Perdonate il lirismo
d’accatto ma a volte il cinema mi emoziona ancora e visto che qua
non siamo in un luogo accademico né io ho la pretesa di poter
capire e soprattutto giudicare qualunque opera cinematografica,
faccio parlare le parole che mi vengono di getto, più sincere
e spontanee di vuote elucubrazioni: Kaili Blues è
potente proprio perché utilizza una grammatica visiva che si
situa all’opposto di un’eventuale forza investente; Bi Gan,
invece di delineare le forme filmiche di una possibile memoria, fa sì
che sia chi guarda a sgattaiolare all’interno di un’area
mnemonica, non vi è guida né indicazione, e per questo
si profila una libertà fruitiva commovente, una partecipazione
alle dinamiche esistenziali di Chen che stordisce, turba, disarma.

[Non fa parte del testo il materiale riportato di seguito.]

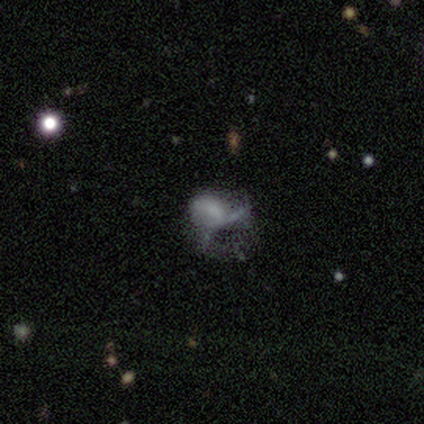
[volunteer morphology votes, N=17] smooth_or_featured: featured or disk (p=0.47) [alt: star or artifact p=0.29]
disk_edge_on: no (p=1.00)
bar: no (p=0.75) [alt: weak p=0.25]
has_spiral_arms: no (p=1.00)
bulge_size: none (p=0.62) [alt: large p=0.25]
merging: major disturbance (p=0.83) [alt: minor disturbance p=0.17]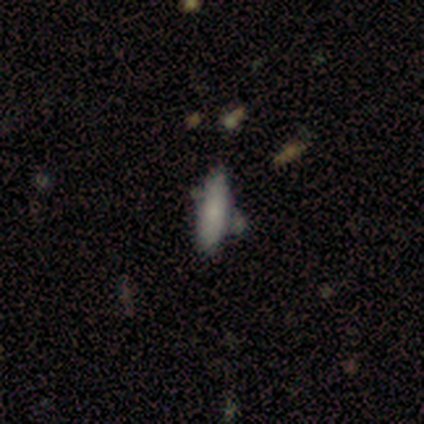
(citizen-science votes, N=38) A smooth galaxy with no disk features (82%) that is cigar-shaped (61%). Merging: none (66%).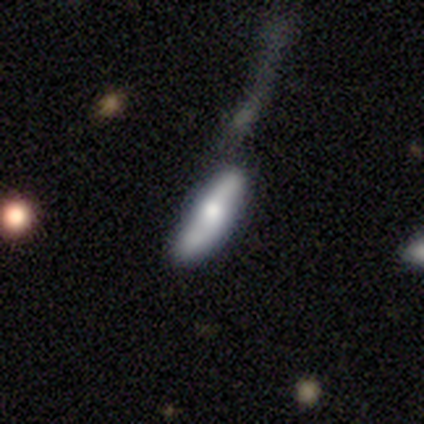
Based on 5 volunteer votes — This appears to be a featured or disk galaxy (60%) viewed edge-on (67%) with no central bulge (50%, tied with rounded). Merging: minor disturbance (50%).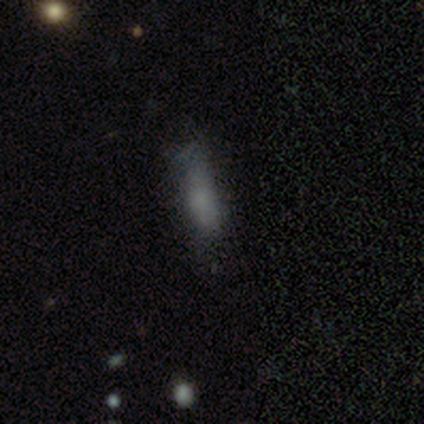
Smooth or featured? 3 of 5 (60%) said smooth. How rounded? 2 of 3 (67%) said in between. Merging? 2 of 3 (67%) said major disturbance.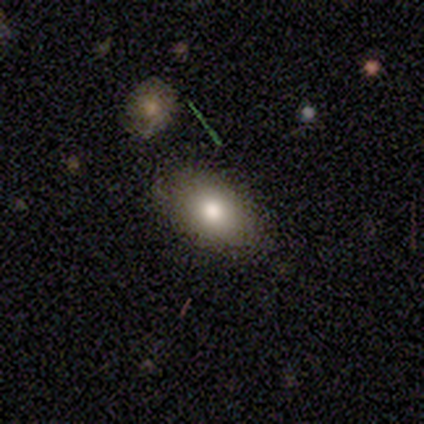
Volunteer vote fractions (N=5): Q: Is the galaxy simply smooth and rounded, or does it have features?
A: smooth — 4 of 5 (80%).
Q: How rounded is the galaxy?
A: in between — 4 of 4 (100%).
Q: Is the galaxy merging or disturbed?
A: none — 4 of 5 (80%).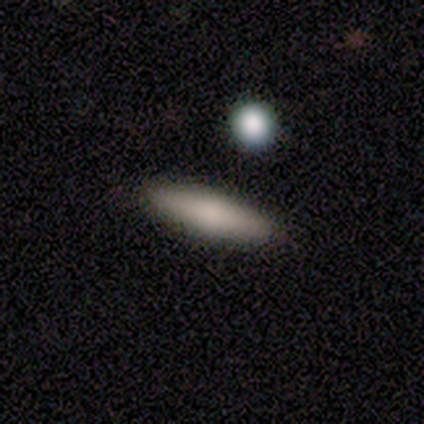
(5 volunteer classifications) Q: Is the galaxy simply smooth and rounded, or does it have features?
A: smooth — 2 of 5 (40%, tied with star or artifact).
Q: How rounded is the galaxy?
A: cigar-shaped — 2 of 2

Ecco, visioni del genere disarmano, non è possibile innalzare
barriere verso l’onda silenziosa che si propaga, e non è
acqua, è musica (un blues?): questo intreccio gomitolare di
persone, di storie avvenute che stanno avvenendo adesso nell’attuale
futuro, di cortocircuiti che mozzano il fiato (qual è il tuo
nome? Mi chiamo Wei Wei), è una micro-sinfonia fatta di
umanità le cui note sono sentimenti come l’amore, la
malinconia, il rimpianto. Come gli orologi fermi e i vagoni
disabitati.
Non vorrei incensare il
piano sequenza che inizia al 55° minuto e che finisce al 96°
perché sarebbe troppo facile appiccicare lustrini alla giacca
di Bi Gan, ma cosa posso fare? Non capita così sovente di
vedere un tale sfoggio di tecnica da stropicciarsi gli occhi come
quello offerto dal regista, in tre parole: è una meraviglia.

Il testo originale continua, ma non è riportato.